Collect each line of the data that contains the word "thuật", matching case exactly.

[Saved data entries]

* * *

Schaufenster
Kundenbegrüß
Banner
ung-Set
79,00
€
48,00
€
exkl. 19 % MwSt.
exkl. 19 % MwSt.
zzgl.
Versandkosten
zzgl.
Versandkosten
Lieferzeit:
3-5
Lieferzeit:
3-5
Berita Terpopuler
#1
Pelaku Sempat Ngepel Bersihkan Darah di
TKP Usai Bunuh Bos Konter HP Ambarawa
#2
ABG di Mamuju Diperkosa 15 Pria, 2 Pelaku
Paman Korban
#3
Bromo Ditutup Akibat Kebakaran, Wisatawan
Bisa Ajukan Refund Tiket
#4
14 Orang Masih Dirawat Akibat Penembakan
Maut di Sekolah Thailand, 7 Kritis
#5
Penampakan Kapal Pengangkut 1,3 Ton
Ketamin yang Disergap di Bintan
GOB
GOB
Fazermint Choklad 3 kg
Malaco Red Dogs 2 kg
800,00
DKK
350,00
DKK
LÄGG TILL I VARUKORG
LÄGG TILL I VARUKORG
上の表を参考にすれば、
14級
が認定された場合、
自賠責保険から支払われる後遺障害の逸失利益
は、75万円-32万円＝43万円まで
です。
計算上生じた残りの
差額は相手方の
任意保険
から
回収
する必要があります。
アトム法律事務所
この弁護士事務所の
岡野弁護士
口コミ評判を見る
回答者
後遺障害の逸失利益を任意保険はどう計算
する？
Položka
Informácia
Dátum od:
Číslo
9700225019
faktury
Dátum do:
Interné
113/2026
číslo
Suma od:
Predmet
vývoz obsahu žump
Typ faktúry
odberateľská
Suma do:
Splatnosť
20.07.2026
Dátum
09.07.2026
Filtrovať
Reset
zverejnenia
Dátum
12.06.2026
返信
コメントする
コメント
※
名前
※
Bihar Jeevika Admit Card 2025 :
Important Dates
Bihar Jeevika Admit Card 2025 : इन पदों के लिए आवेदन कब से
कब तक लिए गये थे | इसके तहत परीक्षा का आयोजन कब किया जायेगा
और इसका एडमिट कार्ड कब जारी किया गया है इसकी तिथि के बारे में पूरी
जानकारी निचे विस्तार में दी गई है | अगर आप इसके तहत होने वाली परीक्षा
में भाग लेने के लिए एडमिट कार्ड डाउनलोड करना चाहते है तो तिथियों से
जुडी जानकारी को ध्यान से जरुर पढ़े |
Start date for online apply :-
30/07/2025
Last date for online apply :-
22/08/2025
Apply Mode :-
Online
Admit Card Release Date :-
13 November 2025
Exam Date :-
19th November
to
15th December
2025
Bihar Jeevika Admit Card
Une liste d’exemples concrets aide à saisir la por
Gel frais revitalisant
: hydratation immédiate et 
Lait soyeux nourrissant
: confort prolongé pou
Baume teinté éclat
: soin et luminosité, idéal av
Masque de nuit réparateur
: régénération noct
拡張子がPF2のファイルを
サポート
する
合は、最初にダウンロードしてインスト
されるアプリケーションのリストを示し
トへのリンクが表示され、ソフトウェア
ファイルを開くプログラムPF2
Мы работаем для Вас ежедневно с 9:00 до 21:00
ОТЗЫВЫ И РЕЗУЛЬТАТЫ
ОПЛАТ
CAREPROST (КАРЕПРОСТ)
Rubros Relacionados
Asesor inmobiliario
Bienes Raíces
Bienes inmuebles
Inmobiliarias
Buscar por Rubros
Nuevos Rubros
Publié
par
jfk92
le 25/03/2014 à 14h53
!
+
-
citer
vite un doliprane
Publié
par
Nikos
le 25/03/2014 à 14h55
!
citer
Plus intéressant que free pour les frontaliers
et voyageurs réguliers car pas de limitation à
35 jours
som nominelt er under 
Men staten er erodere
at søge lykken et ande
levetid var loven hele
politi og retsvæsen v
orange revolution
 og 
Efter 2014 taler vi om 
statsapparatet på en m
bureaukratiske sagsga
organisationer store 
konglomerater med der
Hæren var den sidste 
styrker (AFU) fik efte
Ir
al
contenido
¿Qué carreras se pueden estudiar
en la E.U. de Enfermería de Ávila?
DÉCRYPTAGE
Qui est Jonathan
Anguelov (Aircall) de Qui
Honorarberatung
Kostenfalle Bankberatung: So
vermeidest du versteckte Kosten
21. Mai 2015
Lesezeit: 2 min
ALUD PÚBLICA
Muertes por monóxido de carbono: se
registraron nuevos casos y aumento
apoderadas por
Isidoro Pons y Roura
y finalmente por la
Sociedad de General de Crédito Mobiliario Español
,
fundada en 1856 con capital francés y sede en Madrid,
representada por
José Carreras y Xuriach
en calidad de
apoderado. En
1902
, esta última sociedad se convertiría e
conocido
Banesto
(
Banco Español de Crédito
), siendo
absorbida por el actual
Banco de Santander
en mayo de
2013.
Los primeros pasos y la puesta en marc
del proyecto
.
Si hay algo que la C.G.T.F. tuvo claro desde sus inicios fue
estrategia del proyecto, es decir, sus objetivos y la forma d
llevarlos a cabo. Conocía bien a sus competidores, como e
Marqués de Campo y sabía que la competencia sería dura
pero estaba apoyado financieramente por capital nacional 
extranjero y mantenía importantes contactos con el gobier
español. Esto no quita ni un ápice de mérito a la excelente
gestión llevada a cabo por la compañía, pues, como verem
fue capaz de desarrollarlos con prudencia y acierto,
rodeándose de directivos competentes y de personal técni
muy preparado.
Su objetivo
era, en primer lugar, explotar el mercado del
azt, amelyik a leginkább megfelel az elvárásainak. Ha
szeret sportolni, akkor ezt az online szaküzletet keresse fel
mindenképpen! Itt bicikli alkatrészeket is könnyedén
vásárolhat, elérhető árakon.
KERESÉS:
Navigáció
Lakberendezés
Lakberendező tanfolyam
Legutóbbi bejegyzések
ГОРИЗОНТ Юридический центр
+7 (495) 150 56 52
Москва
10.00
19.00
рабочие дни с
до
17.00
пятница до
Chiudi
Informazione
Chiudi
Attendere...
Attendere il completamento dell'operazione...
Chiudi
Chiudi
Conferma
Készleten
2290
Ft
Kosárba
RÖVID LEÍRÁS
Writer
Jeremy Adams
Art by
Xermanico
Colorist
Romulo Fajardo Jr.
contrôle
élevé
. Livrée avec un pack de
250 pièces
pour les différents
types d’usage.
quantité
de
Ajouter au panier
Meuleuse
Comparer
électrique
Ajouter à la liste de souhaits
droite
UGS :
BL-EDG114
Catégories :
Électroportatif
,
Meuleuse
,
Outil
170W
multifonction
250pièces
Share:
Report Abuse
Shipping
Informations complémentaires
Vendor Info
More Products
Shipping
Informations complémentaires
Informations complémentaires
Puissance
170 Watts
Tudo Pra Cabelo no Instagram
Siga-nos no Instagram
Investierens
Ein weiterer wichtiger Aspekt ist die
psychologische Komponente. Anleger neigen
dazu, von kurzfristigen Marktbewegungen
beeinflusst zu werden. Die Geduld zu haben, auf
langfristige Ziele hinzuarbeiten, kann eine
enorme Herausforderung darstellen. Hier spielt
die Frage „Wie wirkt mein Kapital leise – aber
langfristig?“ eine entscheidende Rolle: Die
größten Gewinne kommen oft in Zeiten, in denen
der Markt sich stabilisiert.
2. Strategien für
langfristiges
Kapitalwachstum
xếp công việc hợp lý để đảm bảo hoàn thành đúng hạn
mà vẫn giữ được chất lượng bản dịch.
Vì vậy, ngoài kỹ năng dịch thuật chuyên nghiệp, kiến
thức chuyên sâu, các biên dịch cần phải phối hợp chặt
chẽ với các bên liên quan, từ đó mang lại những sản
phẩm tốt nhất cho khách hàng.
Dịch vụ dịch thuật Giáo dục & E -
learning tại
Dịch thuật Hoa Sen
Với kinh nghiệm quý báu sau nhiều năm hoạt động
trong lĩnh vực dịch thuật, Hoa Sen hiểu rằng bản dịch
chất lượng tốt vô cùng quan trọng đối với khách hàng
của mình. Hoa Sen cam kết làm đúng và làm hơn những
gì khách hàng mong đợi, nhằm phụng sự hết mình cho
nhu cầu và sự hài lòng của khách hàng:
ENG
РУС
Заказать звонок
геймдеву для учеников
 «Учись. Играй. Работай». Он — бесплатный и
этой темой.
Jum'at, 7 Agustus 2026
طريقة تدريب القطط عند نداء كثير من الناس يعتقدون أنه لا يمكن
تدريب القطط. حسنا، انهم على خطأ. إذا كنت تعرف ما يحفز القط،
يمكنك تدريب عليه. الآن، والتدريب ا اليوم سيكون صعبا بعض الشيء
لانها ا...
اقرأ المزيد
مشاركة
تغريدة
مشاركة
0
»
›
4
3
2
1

* * *

Response to the task
Vì vậy, ngoài kỹ năng dịch thuật chuyên nghiệp, kiến
Dịch vụ dịch thuật Giáo dục & E -
Dịch thuật Hoa Sen
trong lĩnh vực dịch thuật, Hoa Sen hiểu rằng bản dịch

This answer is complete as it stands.